→ What the task asks: Each line in the material below must be transcribed exactly; no picture belongs in the copy.

→ Raw data:
>>>

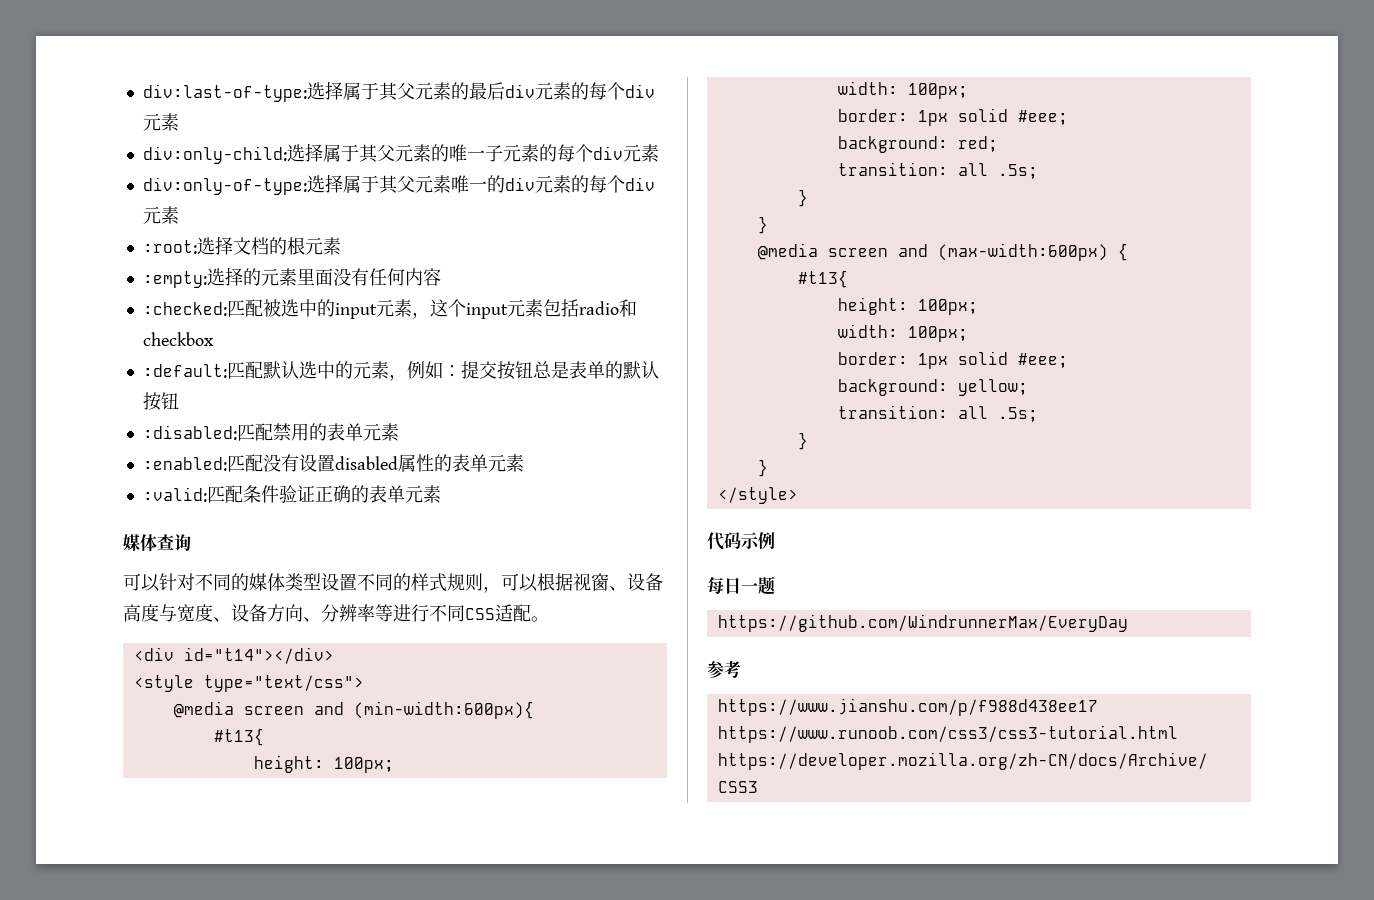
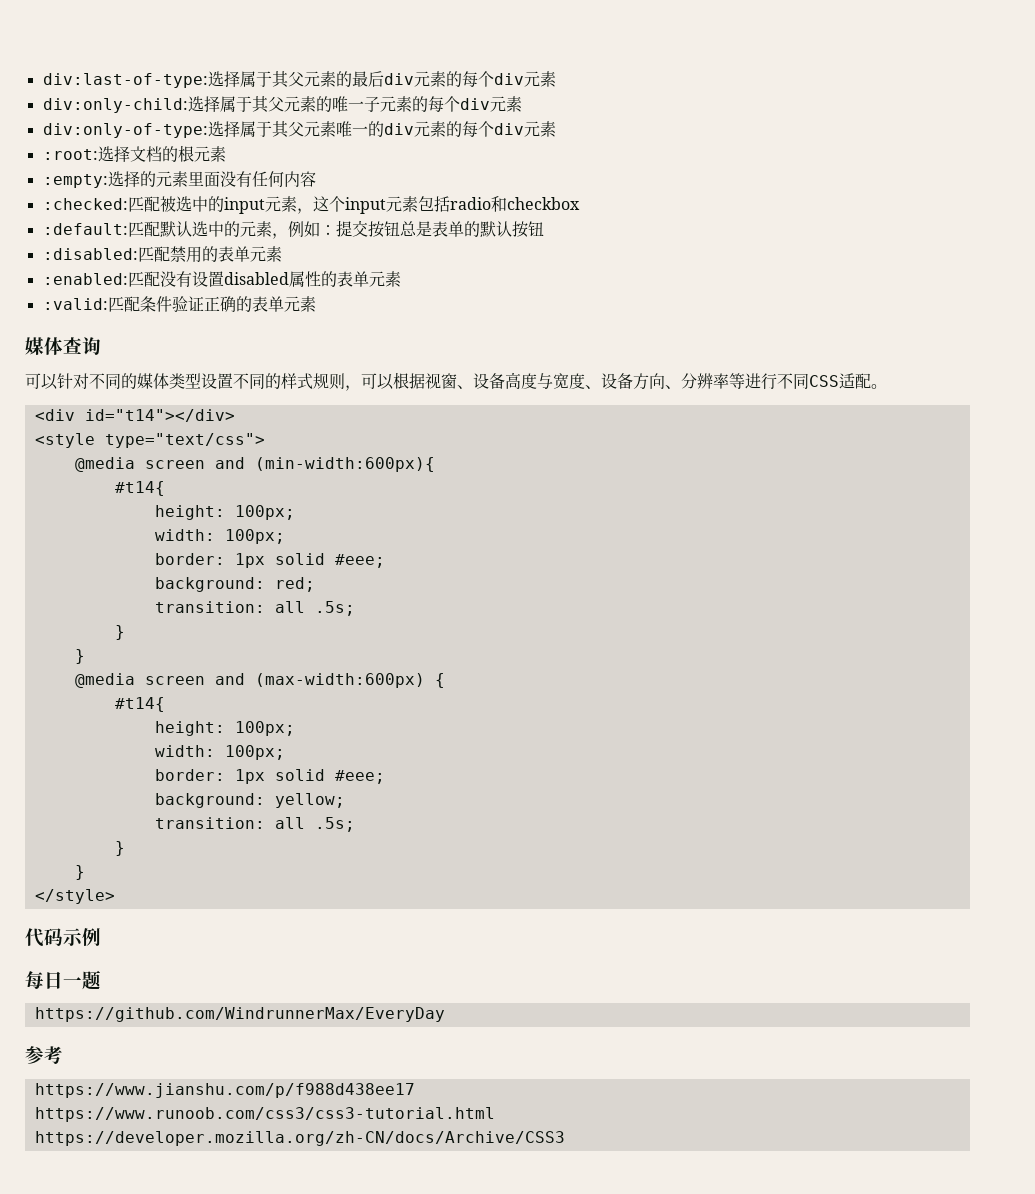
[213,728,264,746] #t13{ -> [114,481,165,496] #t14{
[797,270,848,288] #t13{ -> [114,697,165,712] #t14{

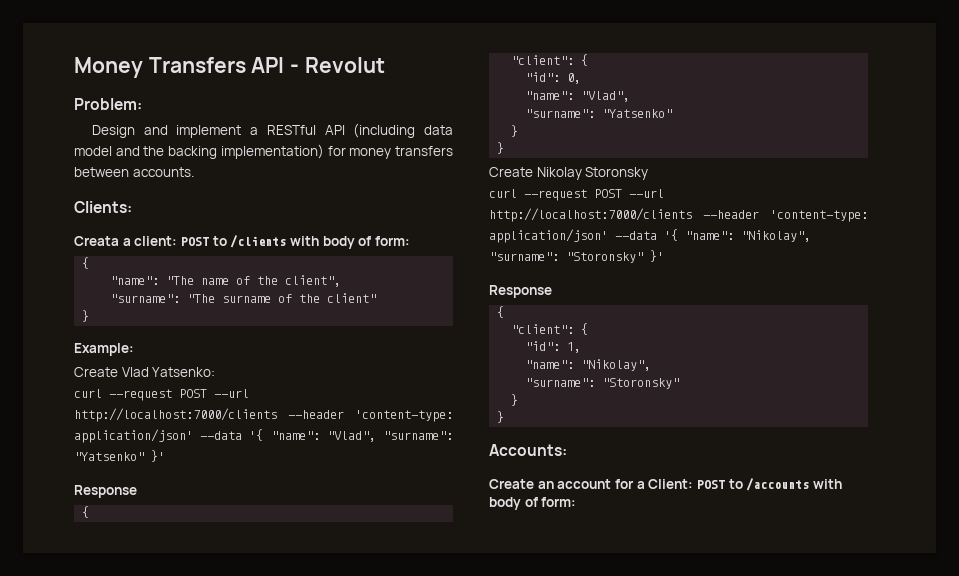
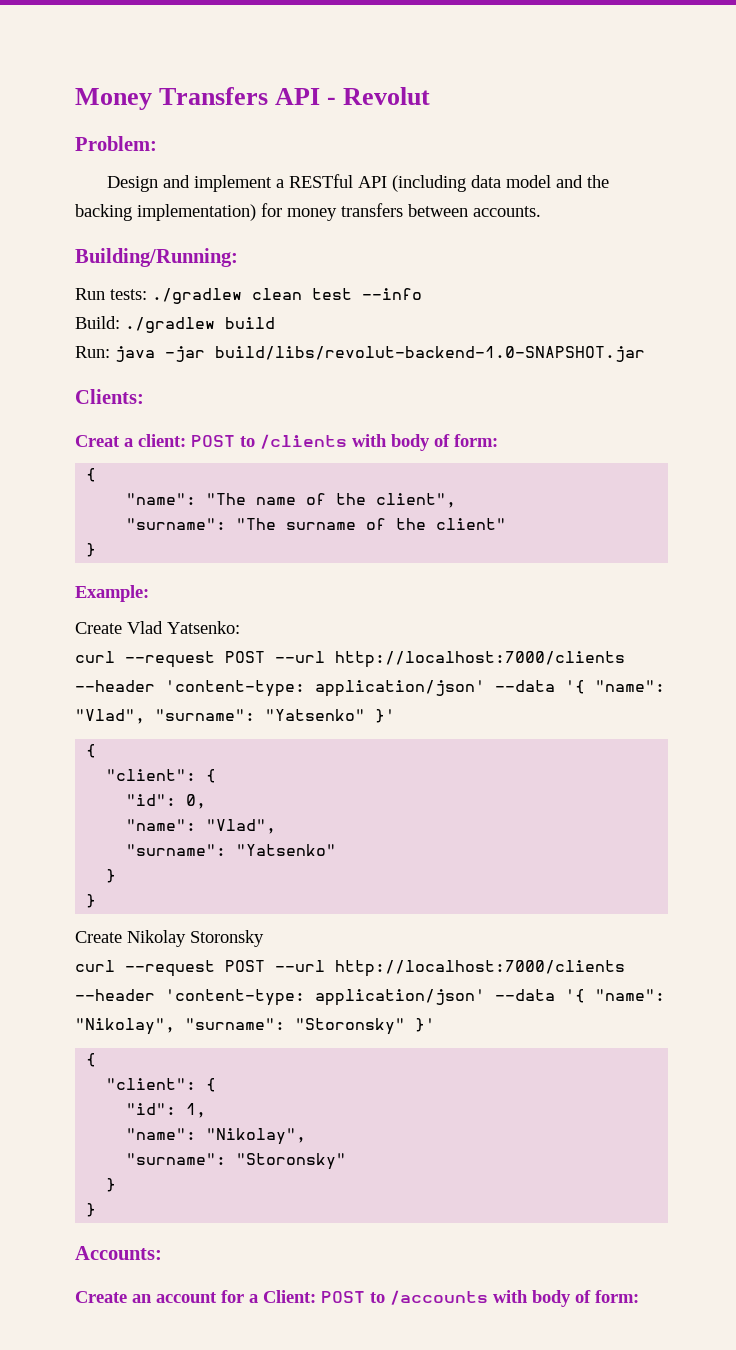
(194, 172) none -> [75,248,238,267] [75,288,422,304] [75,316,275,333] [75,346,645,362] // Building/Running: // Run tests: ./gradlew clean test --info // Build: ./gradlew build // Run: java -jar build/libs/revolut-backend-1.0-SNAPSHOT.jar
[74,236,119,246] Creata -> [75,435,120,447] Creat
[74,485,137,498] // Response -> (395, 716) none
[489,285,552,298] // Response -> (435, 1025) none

<<<

→ Output for this exercise:
[213,728,264,746] #t13{ -> [114,481,165,496] #t14{
[797,270,848,288] #t13{ -> [114,697,165,712] #t14{

(194, 172) none -> [75,248,238,267] [75,288,422,304] [75,316,275,333] [75,346,645,362] // Building/Running: // Run tests: ./gradlew clean test --info // Build: ./gradlew build // Run: java -jar build/libs/revolut-backend-1.0-SNAPSHOT.jar
[74,236,119,246] Creata -> [75,435,120,447] Creat
[74,485,137,498] // Response -> (395, 716) none
[489,285,552,298] // Response -> (435, 1025) none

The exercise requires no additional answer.